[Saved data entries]
-*-*-

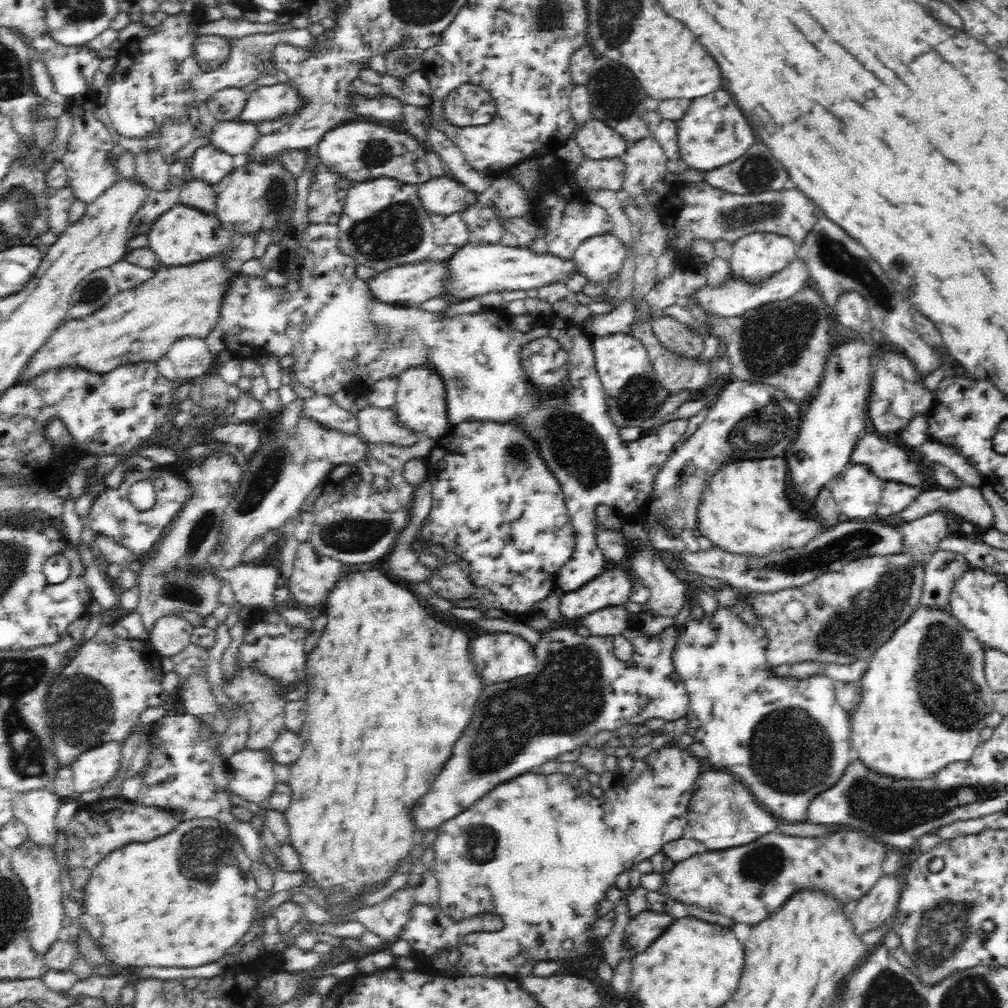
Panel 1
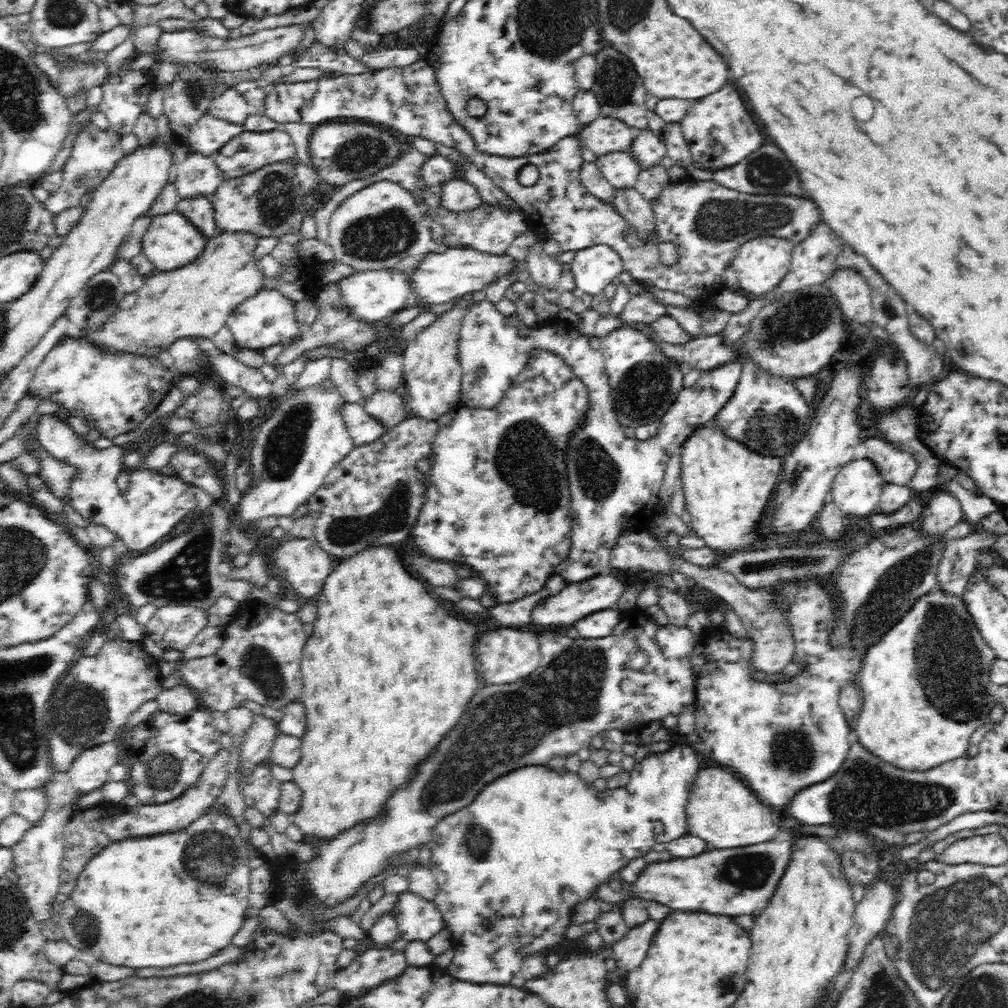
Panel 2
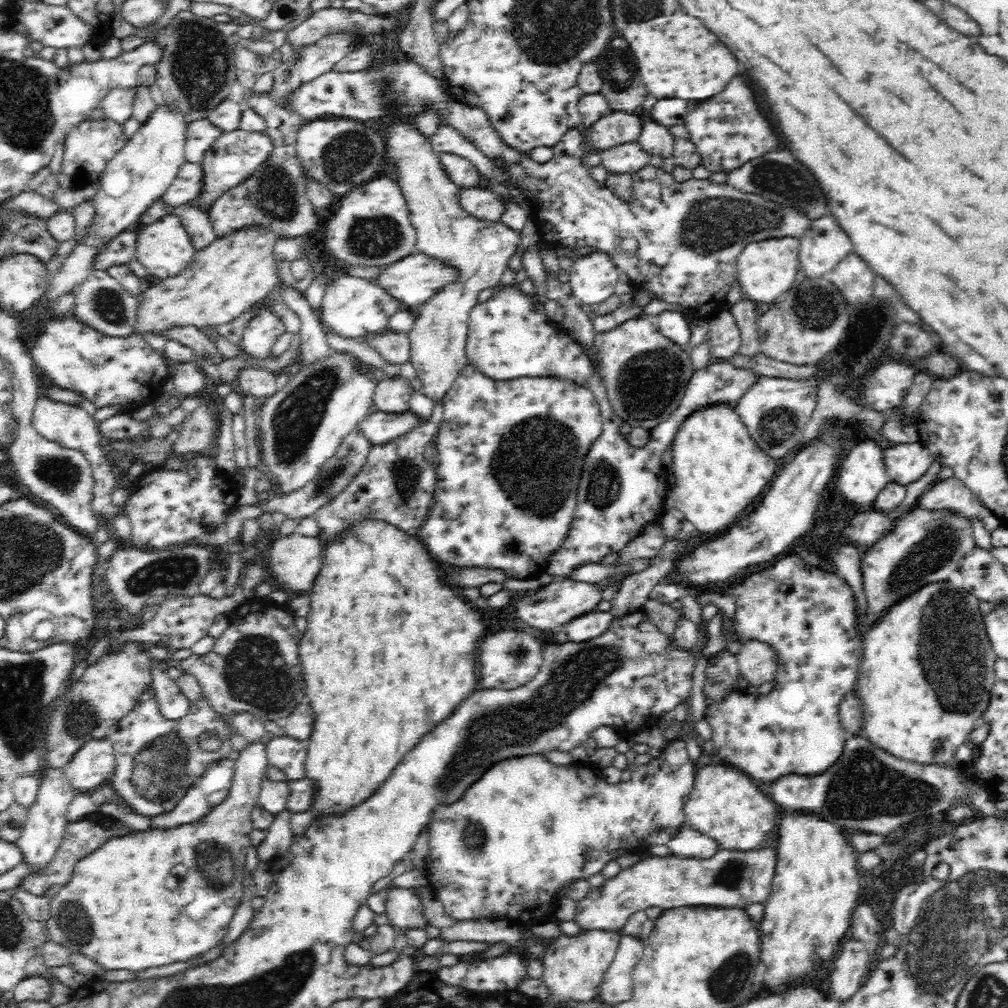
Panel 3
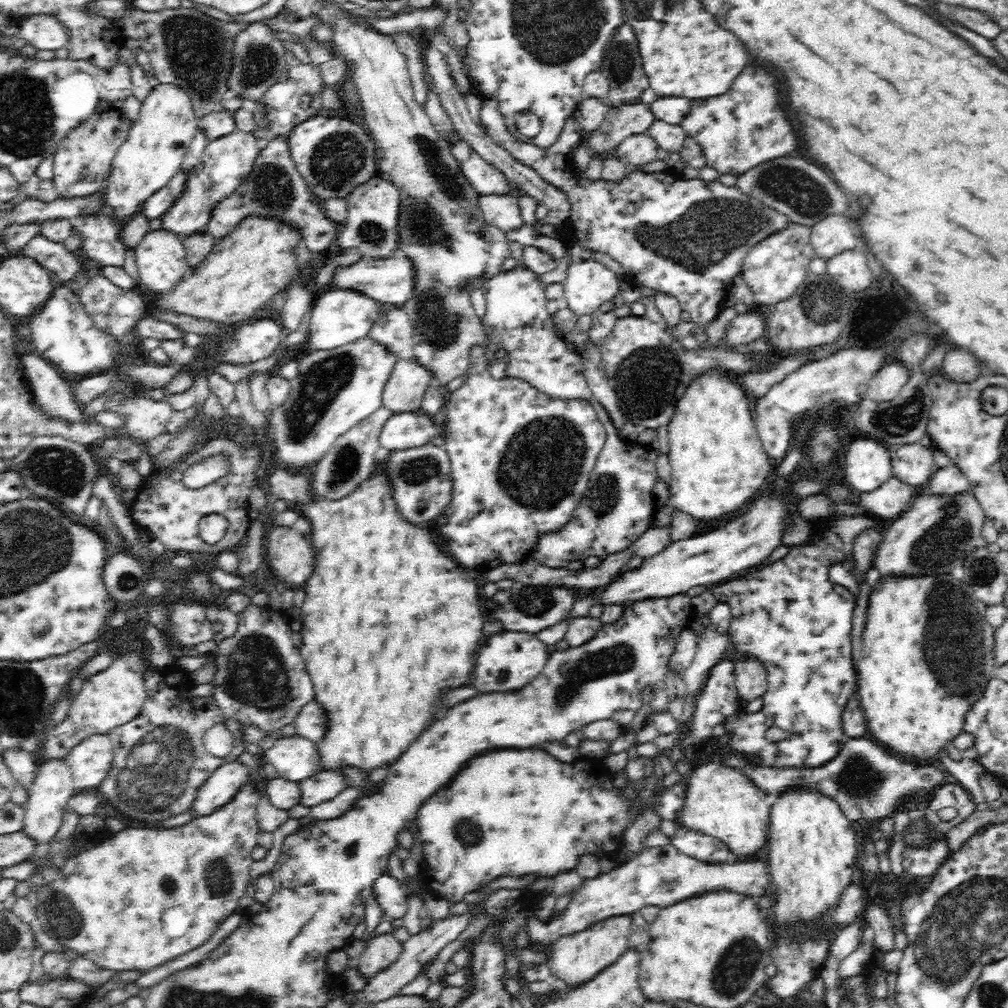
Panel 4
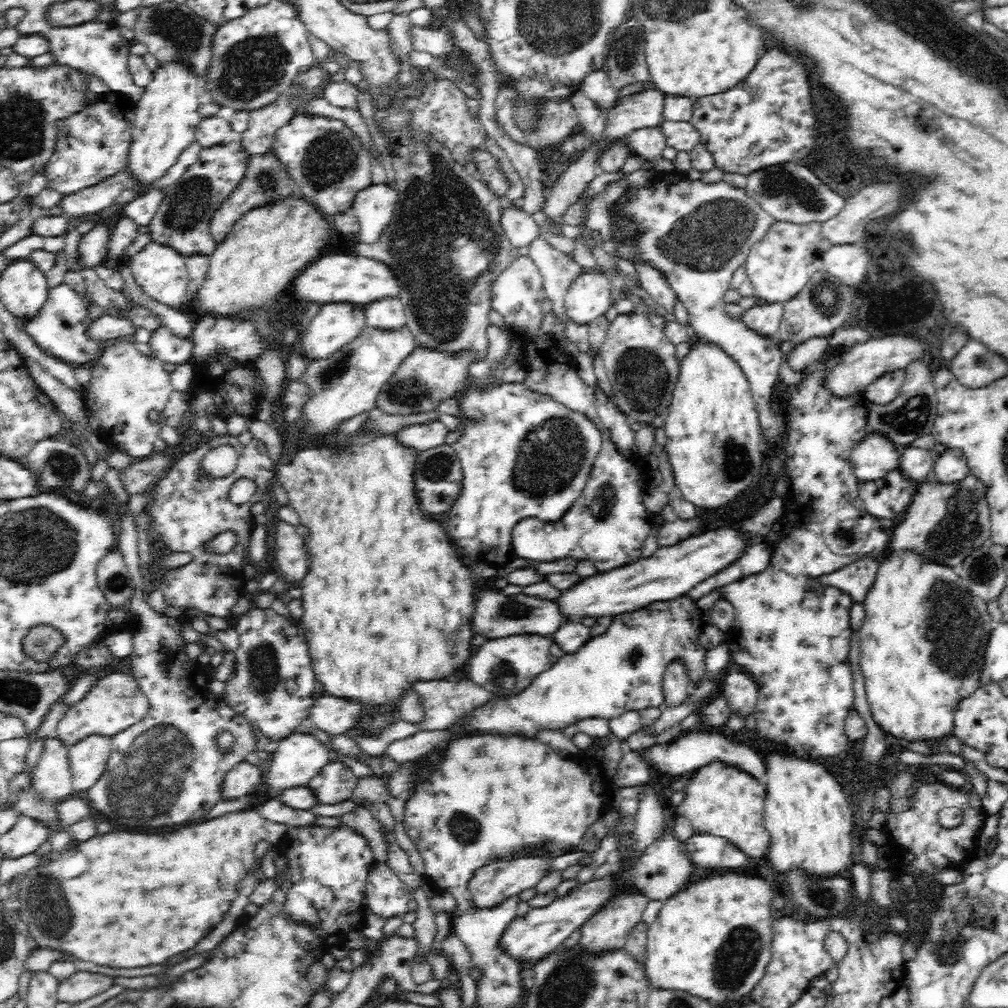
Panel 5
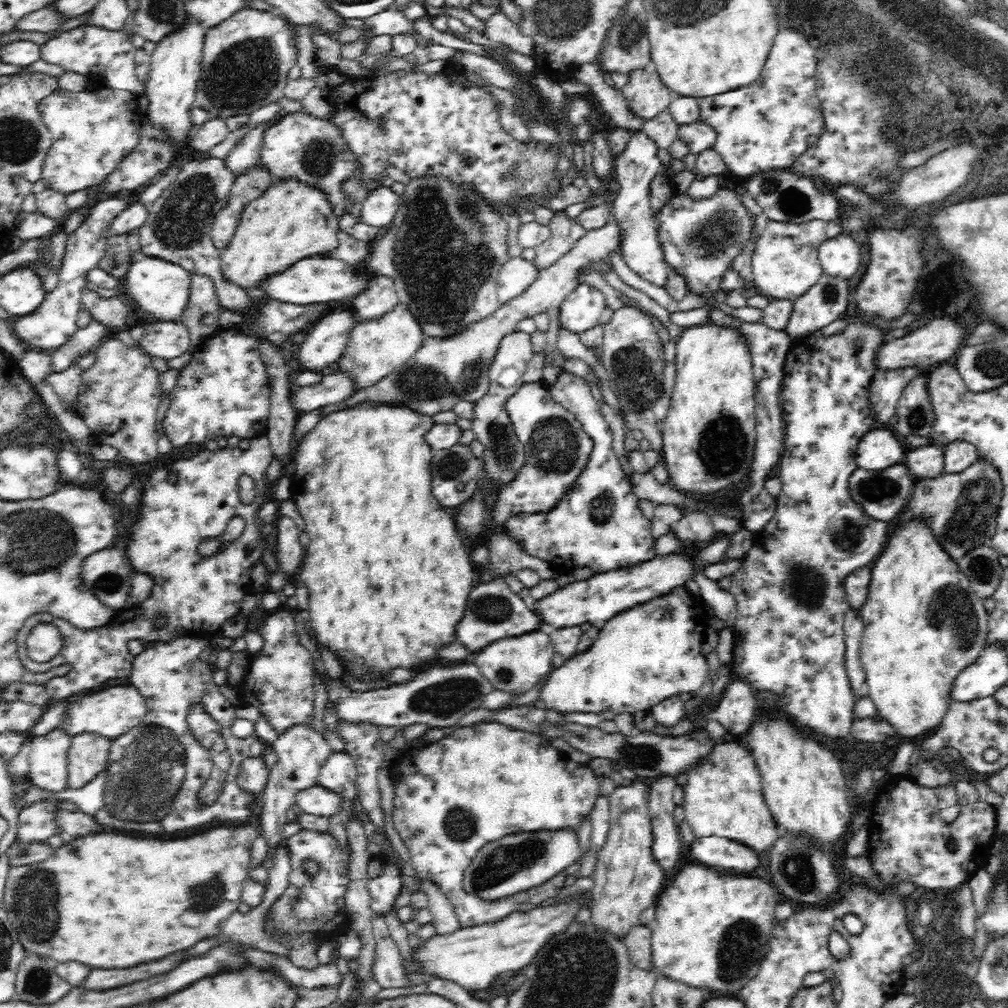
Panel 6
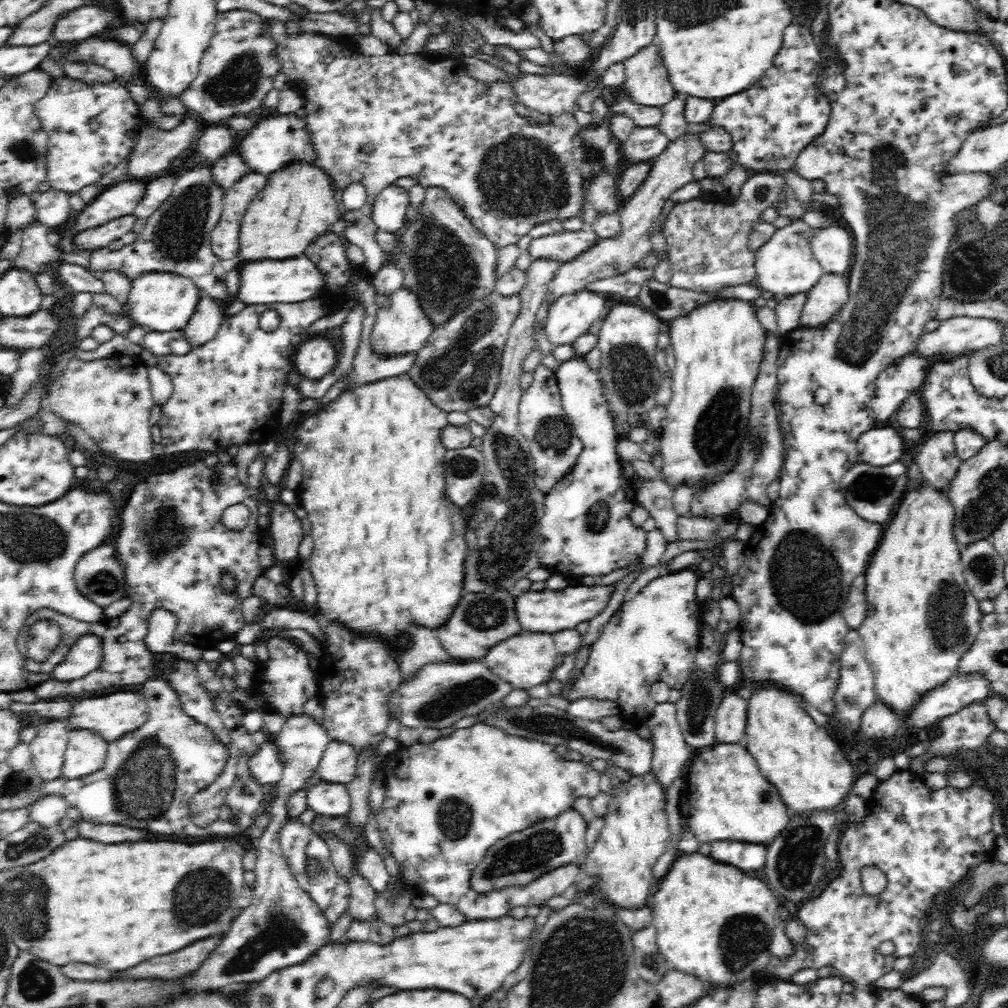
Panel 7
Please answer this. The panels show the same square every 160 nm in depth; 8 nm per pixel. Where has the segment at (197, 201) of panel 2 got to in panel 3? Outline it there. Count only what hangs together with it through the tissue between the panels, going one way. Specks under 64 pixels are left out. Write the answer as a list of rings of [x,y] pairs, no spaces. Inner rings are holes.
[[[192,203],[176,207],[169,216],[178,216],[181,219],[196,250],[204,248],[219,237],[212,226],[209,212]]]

-*-*-

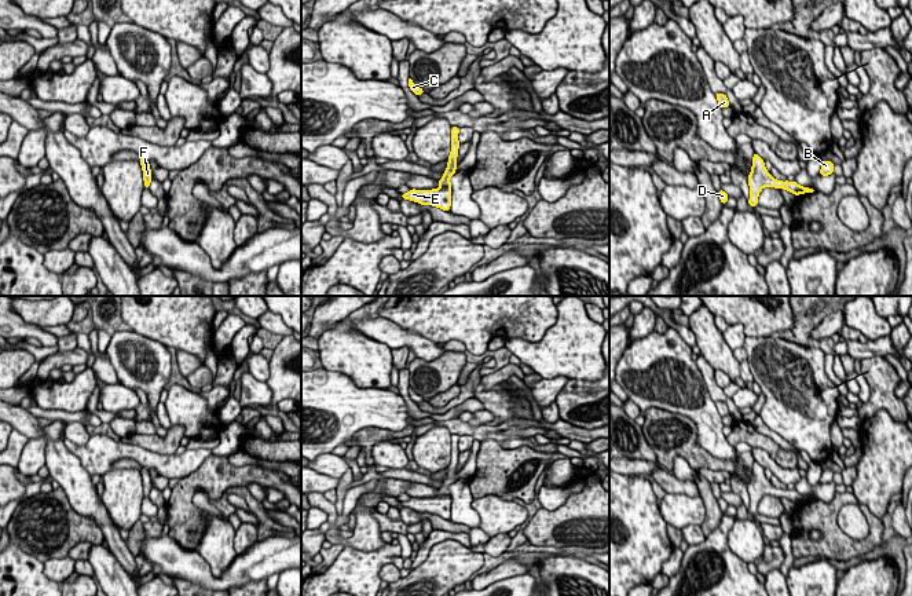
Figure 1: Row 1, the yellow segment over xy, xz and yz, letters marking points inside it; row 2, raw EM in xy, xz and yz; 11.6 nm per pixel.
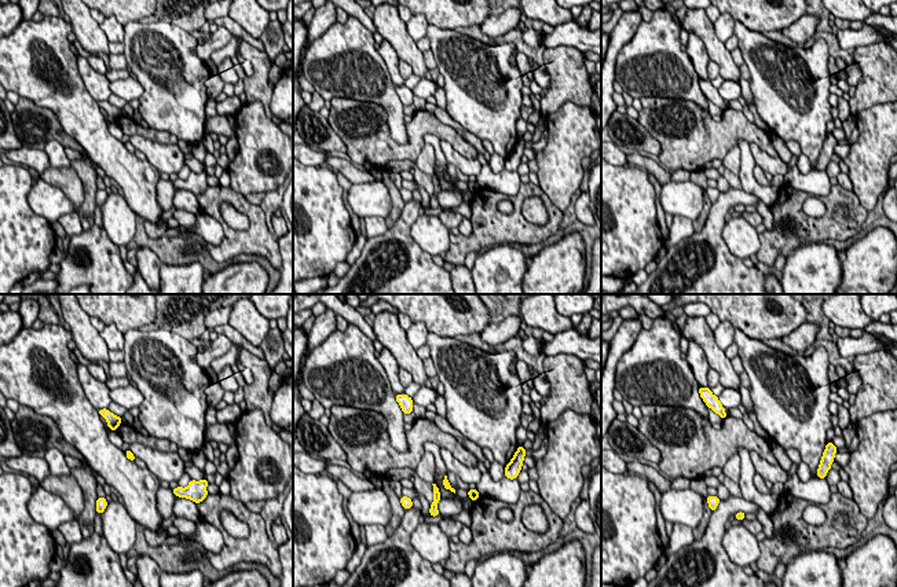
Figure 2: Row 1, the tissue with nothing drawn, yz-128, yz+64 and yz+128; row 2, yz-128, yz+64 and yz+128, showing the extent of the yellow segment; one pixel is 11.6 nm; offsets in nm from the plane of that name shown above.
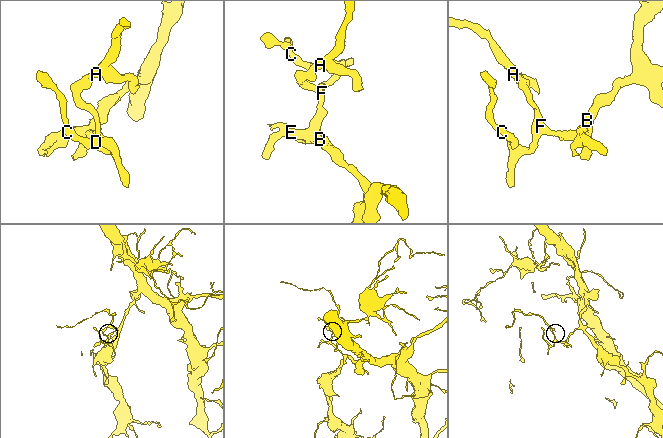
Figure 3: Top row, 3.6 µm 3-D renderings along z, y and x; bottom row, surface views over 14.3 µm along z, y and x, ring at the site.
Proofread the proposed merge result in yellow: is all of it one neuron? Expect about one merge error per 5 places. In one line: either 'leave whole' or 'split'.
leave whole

-*-*-

What is needed:
Every line of the records above that contains the word "Figure" should be counted, and only the total given.

Exercise result:
3